NcStream Grammar Version2 (DRAFT)

An ncstream is an ordered sequence of one or more messages:

   ncstream = MAGIC_START, {message}*, MAGIC_END
   message = headerMessage | dataMessage | errorMessage
   headerMessage = MAGIC_HEADER, vlenb, NcStreamProto.Header
   dataMessage = MAGIC_DATA, vlenb, NcStreamProto.Data, regData | vlenData | seqData | structData
   errorMessage = MAGIC_ERR, vlenb, NcStreamProto.Error

   regData = vlenb, (byte)*vlenb
   vlenData= vlenn, {vlenb, (byte)*vlenb}*vlenn
   seqData = {MAGIC_VDATA, vlenb, NcStreamProto.StructureData}*, MAGIC_VEND
   structData = vlenb, NcStreamProto.StructureData

   vlenb = variable length encoded positive integer == length of the following object in bytes
   vlenn = variable length encoded positive integer == number of objects that follow
   NcStreamProto.Header = Header message encoded by protobuf
   NcStreamProto.Data = Data message encoded by protobuf
   byte = actual bytes of data, encoding described by the NcStreamProto.Data message

primitives:

   MAGIC_START = 0x43, 0x44, 0x46, 0x53 
   MAGIC_HEADER= 0xad, 0xec, 0xce, 0xda 
   MAGIC_DATA =  0xab, 0xec, 0xce, 0xba 
   MAGIC_VDATA = 0xab, 0xef, 0xfe, 0xba 
   MAGIC_VEND  = 0xed, 0xef, 0xfe, 0xda 
   MAGIC_ERR   = 0xab, 0xad, 0xba, 0xda 
   MAGIC_END =   0xed, 0xed, 0xde, 0xde

The protobuf messages are defined by

  • thredds\cdm\src\main\java\ucar\nc2\stream\ncStream.proto
  • thredds\cdm\src\main\java\ucar\nc2\ft\point\remote\pointStream.proto

(these are files on Unidata’s GitHub repository). These are compiled by the protobuf compiler into Java and C code that does the actual encoding/decoding from the stream.

Rules

  • Messages are ordered, and the resulting dataset may depend on the order.
  • A shared dimension must be defined in the same or an earlier header message than a variable that uses it.
  • A variable must be defined first in a header message before it can be used in a data message.
  • A variable may have 0, 1, or many data messages. These are logically combined, with later data messages taking precedent. Missing data values are taken from the variable’s _FillValue attribute if it exists, else the default missing value for the dataType, following netCDF conventions.
  • Primitive types are fixed length, following Java; StructureData has no padding.
  • If StructureData member list is empty, then all members are present.

Data encoding

There is just enough information in the stream to break the stream into messages and to know what kind of message it is.
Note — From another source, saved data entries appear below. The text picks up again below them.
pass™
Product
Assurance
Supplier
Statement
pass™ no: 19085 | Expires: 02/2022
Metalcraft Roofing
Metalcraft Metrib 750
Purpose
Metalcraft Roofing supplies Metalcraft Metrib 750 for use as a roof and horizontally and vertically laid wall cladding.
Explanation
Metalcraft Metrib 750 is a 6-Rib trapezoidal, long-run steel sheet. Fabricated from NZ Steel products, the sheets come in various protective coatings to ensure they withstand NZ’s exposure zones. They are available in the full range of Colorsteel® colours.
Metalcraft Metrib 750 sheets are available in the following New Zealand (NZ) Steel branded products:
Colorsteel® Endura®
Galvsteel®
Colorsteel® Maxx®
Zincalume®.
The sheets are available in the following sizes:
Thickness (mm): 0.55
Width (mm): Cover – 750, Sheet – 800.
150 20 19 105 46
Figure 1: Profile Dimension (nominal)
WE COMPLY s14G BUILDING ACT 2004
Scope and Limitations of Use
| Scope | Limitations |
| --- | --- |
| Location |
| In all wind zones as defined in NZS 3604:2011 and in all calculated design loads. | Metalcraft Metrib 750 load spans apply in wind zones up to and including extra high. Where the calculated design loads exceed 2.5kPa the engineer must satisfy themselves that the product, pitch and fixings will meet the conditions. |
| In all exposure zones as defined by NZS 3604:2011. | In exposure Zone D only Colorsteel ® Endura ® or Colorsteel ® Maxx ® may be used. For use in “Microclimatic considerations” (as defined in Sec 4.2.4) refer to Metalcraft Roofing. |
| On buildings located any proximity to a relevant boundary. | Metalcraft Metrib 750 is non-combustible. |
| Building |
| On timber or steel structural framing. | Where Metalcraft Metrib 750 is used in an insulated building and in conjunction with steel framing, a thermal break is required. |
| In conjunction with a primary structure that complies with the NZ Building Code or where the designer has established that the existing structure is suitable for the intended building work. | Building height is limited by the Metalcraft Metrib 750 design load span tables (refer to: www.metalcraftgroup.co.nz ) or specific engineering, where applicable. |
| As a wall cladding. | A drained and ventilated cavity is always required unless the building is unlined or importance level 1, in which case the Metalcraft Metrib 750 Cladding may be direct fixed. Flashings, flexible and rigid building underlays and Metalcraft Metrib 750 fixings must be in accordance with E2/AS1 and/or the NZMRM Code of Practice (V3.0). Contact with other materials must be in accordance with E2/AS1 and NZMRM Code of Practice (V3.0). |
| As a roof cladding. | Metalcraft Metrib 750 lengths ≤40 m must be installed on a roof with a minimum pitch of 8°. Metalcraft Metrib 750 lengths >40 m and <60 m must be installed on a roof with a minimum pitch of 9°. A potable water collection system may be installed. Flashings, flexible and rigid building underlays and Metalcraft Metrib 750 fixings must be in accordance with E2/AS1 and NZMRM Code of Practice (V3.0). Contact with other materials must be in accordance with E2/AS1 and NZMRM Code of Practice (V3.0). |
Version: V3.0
To interpret the data message correctly, one must have the definition of the variable.

message Data {
  required string varName = 1; // full escaped name. change to hash or index to save space ??
  required DataType dataType = 2;
  optional Section section = 3; // not required for Sequence
  optional bool bigend = 4 [default = true];
  optional uint32 version = 5 [default = 0];
  optional Compress compress = 6 [default = NONE];
  optional fixed32 crc32 = 7;
}
  1. full name of variable (should this be index or hash in order to save space ?)
  2. data type
  3. section
  4. stored in big or small end. reader makes right.
  5. version
  6. compress (deflate)
  7. crc32 (not used yet)

Primitive types (byte, char, short, int, long, float, double): arrays of primitives are stored in row-major order. The endian-ness is specified in the NcStreamProto.Data message when needed.

  • char is a legacy data type contains uninterpreted characters, one character per byte. Typically these contain 7-bit ASCII characters.
  • byte, short, int, long may be interpreted as signed or unsigned. This is specified in the variable’s header information.
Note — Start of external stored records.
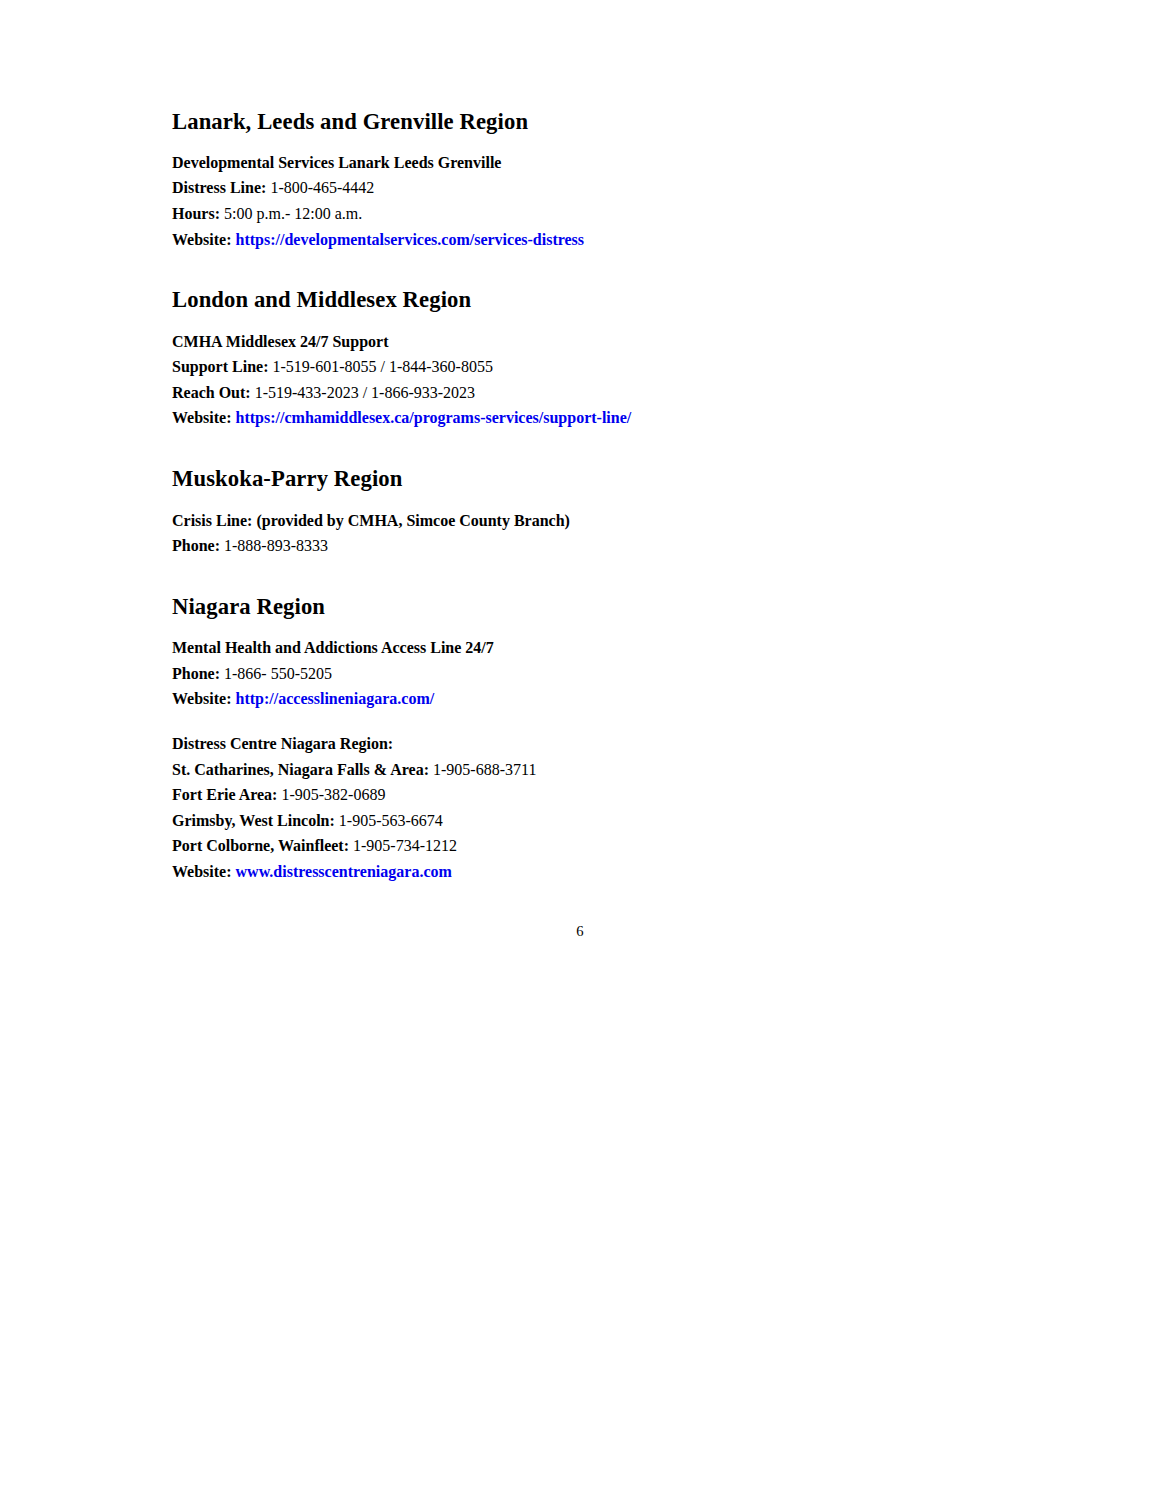Lanark, Leeds and Grenville Region
Developmental Services Lanark Leeds Grenville
Distress Line: 1-800-465-4442
Hours: 5:00 p.m.- 12:00 a.m.
Website: https://developmentalservices.com/services-distress
London and Middlesex Region
CMHA Middlesex 24/7 Support
Support Line: 1-519-601-8055 / 1-844-360-8055
Reach Out: 1-519-433-2023 / 1-866-933-2023
Website: https://cmhamiddlesex.ca/programs-services/support-line/
Muskoka-Parry Region
Crisis Line: (provided by CMHA, Simcoe County Branch)
Phone: 1-888-893-8333
Niagara Region
Mental Health and Addictions Access Line 24/7
Phone: 1-866- 550-5205
Website: http://accesslineniagara.com/
Distress Centre Niagara Region:
St. Catharines, Niagara Falls & Area: 1-905-688-3711
Fort Erie Area: 1-905-382-0689
Grimsby, West Lincoln: 1-905-563-6674
Port Colborne, Wainfleet: 1-905-734-1212
Website: www.distresscentreniagara.com
6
Variable length types (String, Opaque): First the number of objects is written, then each object, preceded by its length in bytes as a vlen. Strings are encoded as UTF-8 bytes. Opaque is just a bag of bytes.
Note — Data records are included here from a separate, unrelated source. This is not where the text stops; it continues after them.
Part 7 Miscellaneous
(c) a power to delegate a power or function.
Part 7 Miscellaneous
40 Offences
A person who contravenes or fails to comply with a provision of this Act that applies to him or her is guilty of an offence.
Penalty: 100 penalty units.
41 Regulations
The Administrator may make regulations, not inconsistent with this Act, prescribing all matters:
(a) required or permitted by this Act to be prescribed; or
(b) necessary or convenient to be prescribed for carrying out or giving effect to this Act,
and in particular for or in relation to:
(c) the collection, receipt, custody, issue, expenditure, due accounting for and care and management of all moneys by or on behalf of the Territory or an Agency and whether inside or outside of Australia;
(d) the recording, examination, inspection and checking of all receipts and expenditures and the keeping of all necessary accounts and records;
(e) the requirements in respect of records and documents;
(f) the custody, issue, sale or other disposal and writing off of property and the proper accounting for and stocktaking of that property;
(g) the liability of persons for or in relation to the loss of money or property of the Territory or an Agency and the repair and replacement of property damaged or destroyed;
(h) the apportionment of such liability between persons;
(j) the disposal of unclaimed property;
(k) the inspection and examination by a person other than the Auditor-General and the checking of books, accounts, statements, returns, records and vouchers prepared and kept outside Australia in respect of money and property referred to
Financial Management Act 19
Variable length arrays: First the number of objects is written, then each object, preceded by its length in bytes as a vlen.

Structure types (Structure, Sequence): An array of StructureData. Can be encoded in row or col (?).

Data Encoding

Vlen data example

int levels(ninst= 23, acqtime=100, *);

encoded as

  1. 2300 as a vlen
  2. then 2300 objects, for each:
    1. length in bytes
    2. nelems
    3. nelems integers

Compound Type

Should be able to pop this in and out of a ByteBuffer (java) or void * (C), then use pointer manipulation to decode on the fly. Maybe good candidate for encodeing with protobuf

  1. n
  2. n structs
  3. nheap
  4. nheap objects

in this case, you have to read everything. if buffer has no vlens or strings, could use fixed size offsets. otherwise record the offsets.

  1. n
  2. n structs
    1. nheap
    2. nheap objects

(each struct contains its own heap)

  1. n
  2. n lengths
  3. n structs
    1. nheap
    2. nheap objects

(each struct contains its own heap)

this indicates maybe we should rewrite ArrayStructureBB to have separate heaps for each struct.

Nested Vlen

A nested variable length field, goes on the heap

netcdf Q:/cdmUnitTest/formats/netcdf4/vlen/cdm_sea_soundings.nc4 {
 dimensions:
   Sounding = 3;

 variables:
 
  Structure {
    int sounding_no;
    float temp_vl(*);
  } fun_soundings(Sounding=3);
}

Notes and Questions

Should have a way to efficiently encode sparse data. Look at Bigtable/hBase.

Should we store ints using vlen?

Forces on the design:

  • Allow data to be streamed.
  • Allow compression
  • Append only writing to disk
  • Efficient encoding of variable length (ragged) arrays
  • Efficient return of results from high level query.

Vlen Language

We already have Fortran 90 syntax, and * indicating a variable length dimension. Do we really want to support arbitrary vlen dimension ??

  • array(outer, *)
  • array(*, inner)
  • array(outer, *, inner)

An obvious thing to do is to use java/C “array of arrays”. rather than Fortran / netCDF rectangular arrays:

  • array[outer][*]
  • array[*][inner]
  • array[outer][*][inner]

what does numPy do ??

java/C assumes in memory. Is this useful for very large, ie out of memory, data?

Nested Tables has taken approach that its better to use Structures rather than arrays, since there are usually multiple fields. Fortran programmers prefer arrays, but they are thinking of in memory.

What is the notation that allows a high level specification (eg SQL), that can be efficiently executed by a machine ?

Extending the array model to very large datasets may not be appropriate. Row vs column store.

What about a transform language on the netcdf4 / CDM data model, to allow efficient rewriting of data ? Then it also becomes an extraction language ??